* **Required action**:
Put the lines below into a Markdown table with two columns, Row and Line, giving each row a number. Skip blank lines and leave out the lines that hold pictures.

* **Data to use**:

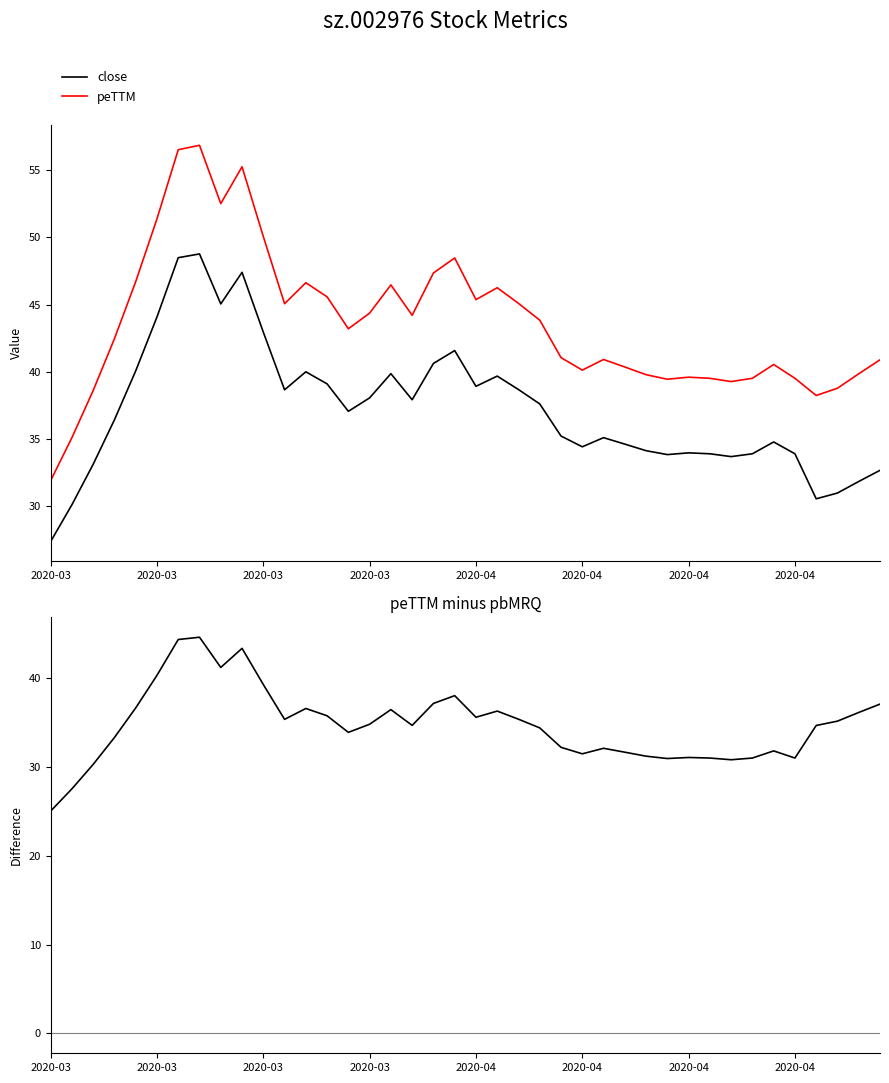

Which series has the largest range (max minus min)?

peTTM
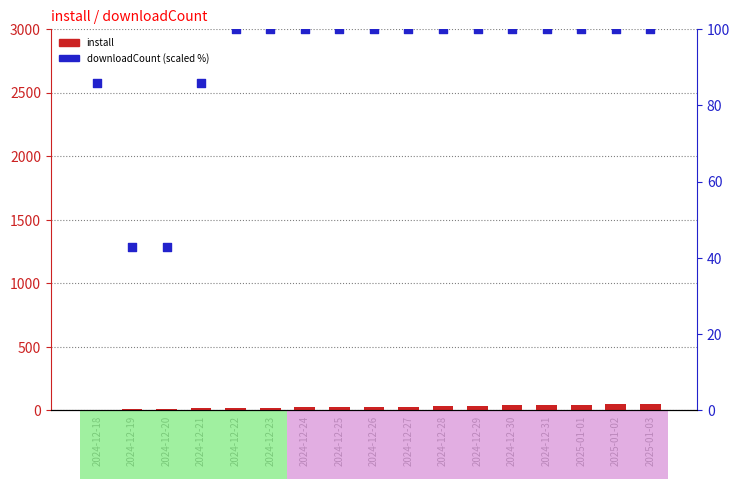

At how many categories does at least one series exceed 61?

15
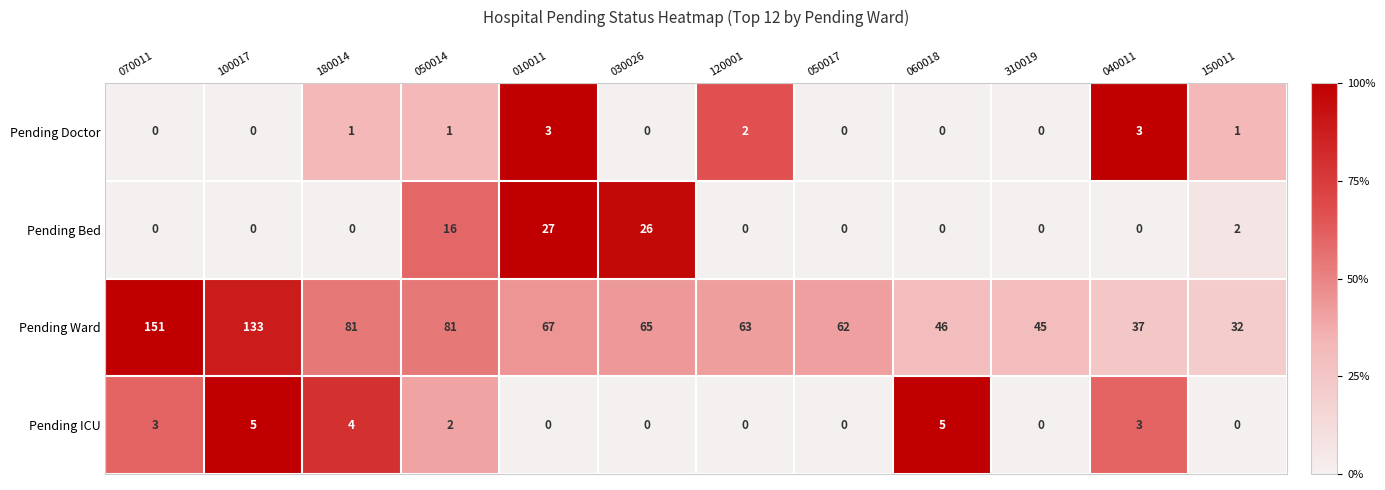

At which category does the chart reach its peak across all series?

070011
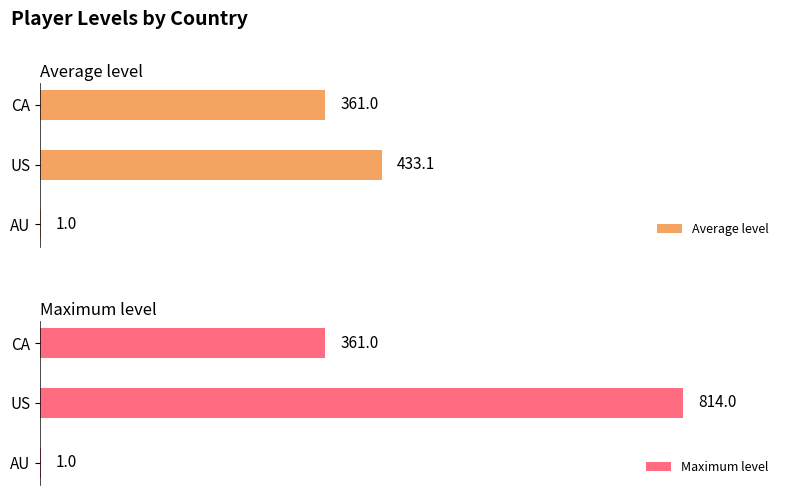

How many distinct data groups are displayed?

2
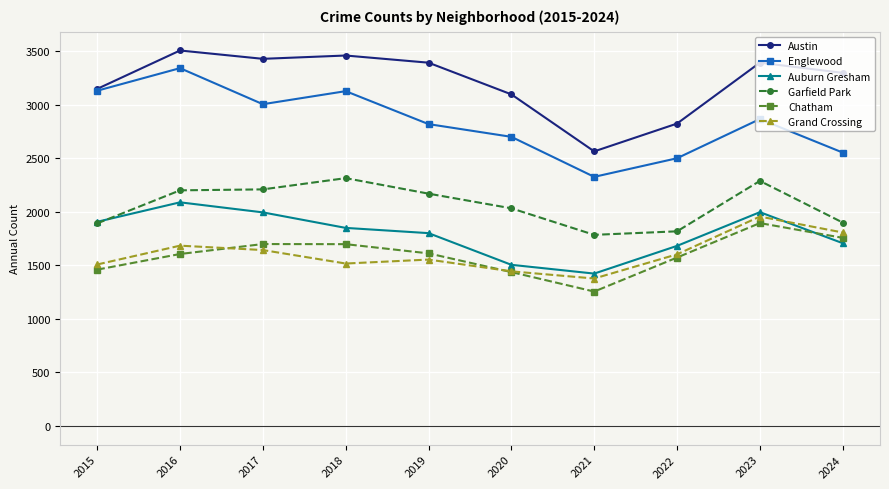

In Englewood, how many points are higher than both neighbors (excluding endpoints)?

3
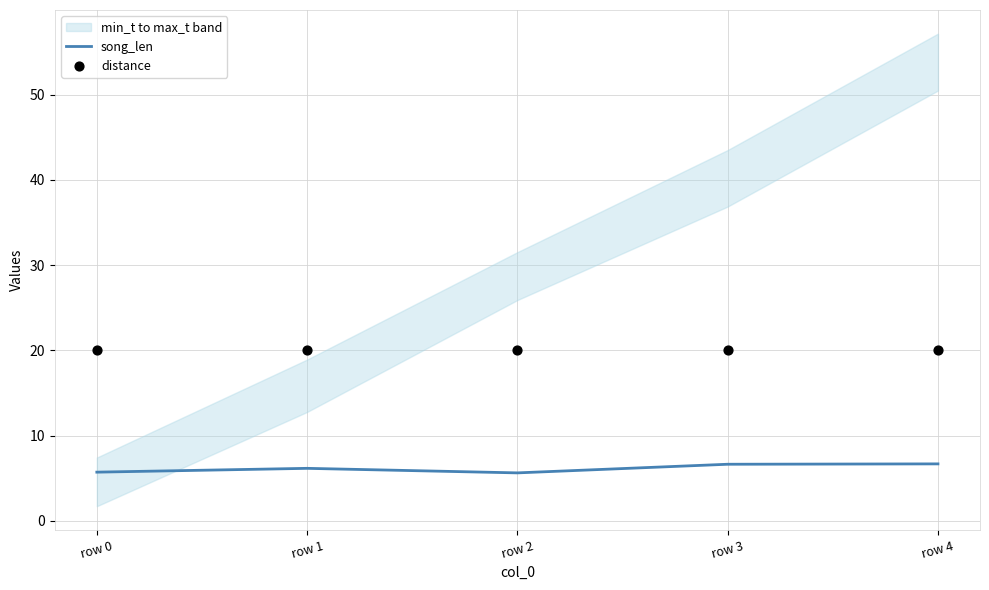

Which series contains the lowest Y value?

song_len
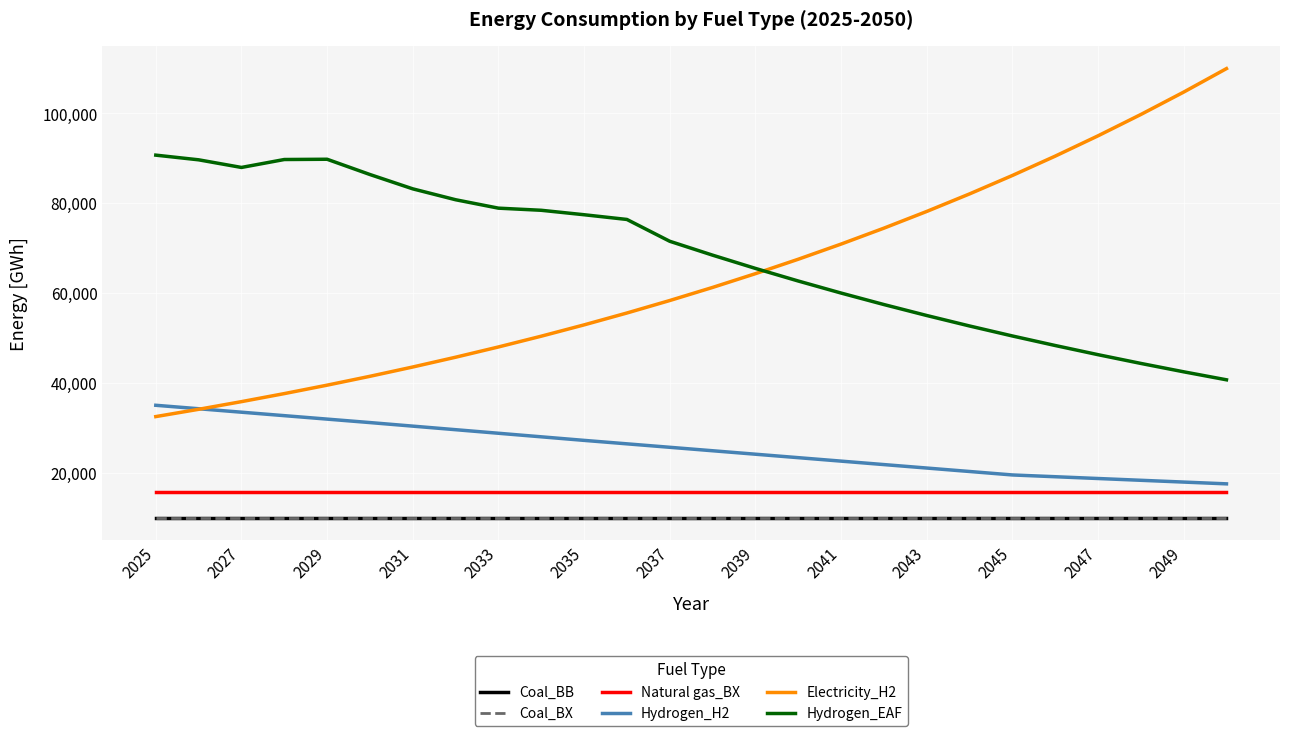

What is the lowest value of the Coal_BB series?

9923.0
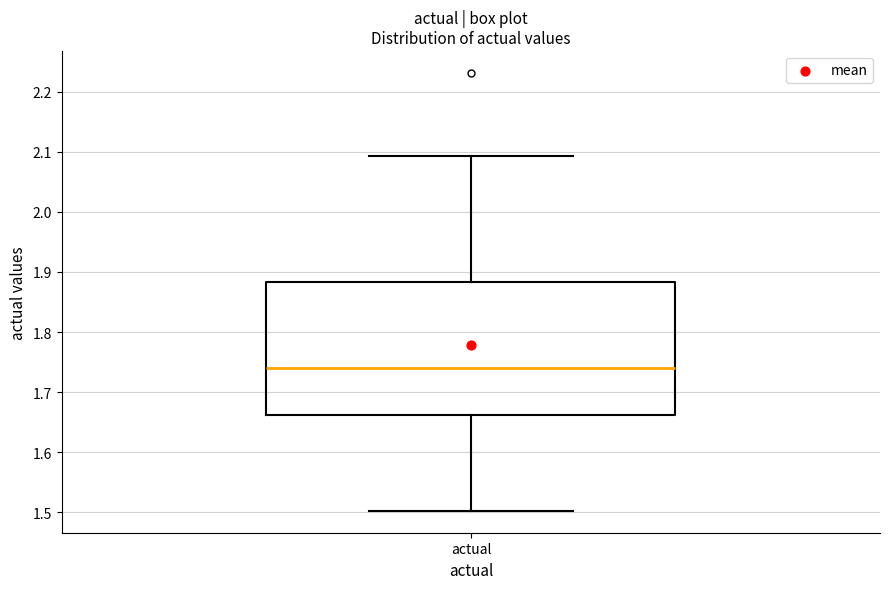

Where does the upper whisker of the box for actual end on the y-axis? The values are not printed on the chart, so give them approximately, as read against the axis.

2.09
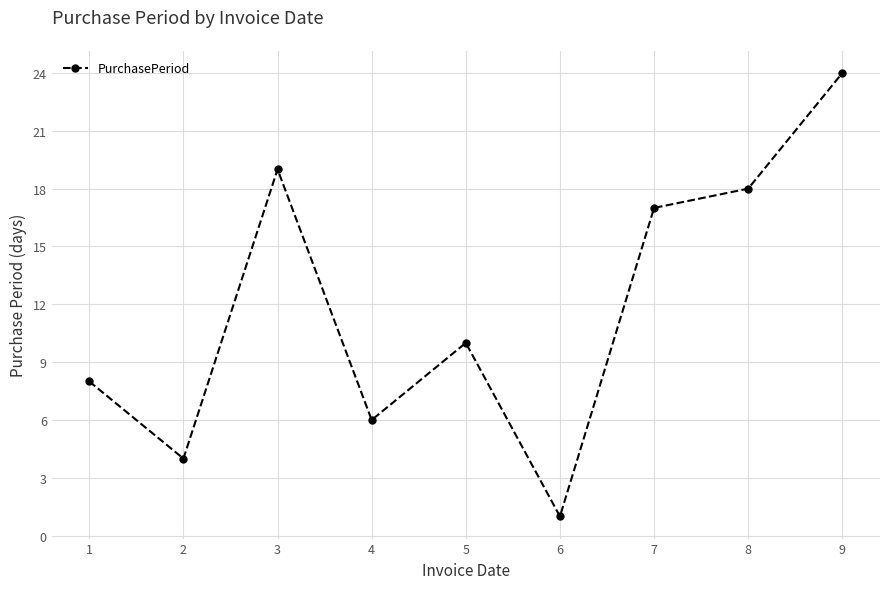

Approximately how many times larger is the value at 4 compared to 2?

1.5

* **Solved exercise**:
| Row | Line |
|---|---|
| 1 | Which series has the largest range (max minus min)? |
| 2 | peTTM |
| 3 | At how many categories does at least one series exceed 61? |
| 4 | 15 |
| 5 | At which category does the chart reach its peak across all series? |
| 6 | 070011 |
| 7 | How many distinct data groups are displayed? |
| 8 | 2 |
| 9 | In Englewood, how many points are higher than both neighbors (excluding endpoints)? |
| 10 | 3 |
| 11 | Which series contains the lowest Y value? |
| 12 | song_len |
| 13 | What is the lowest value of the Coal_BB series? |
| 14 | 9923.0 |
| 15 | Where does the upper whisker of the box for actual end on the y-axis? The values are not printed on the chart, so give them approximately, as read against the axis. |
| 16 | 2.09 |
| 17 | Approximately how many times larger is the value at 4 compared to 2? |
| 18 | 1.5 |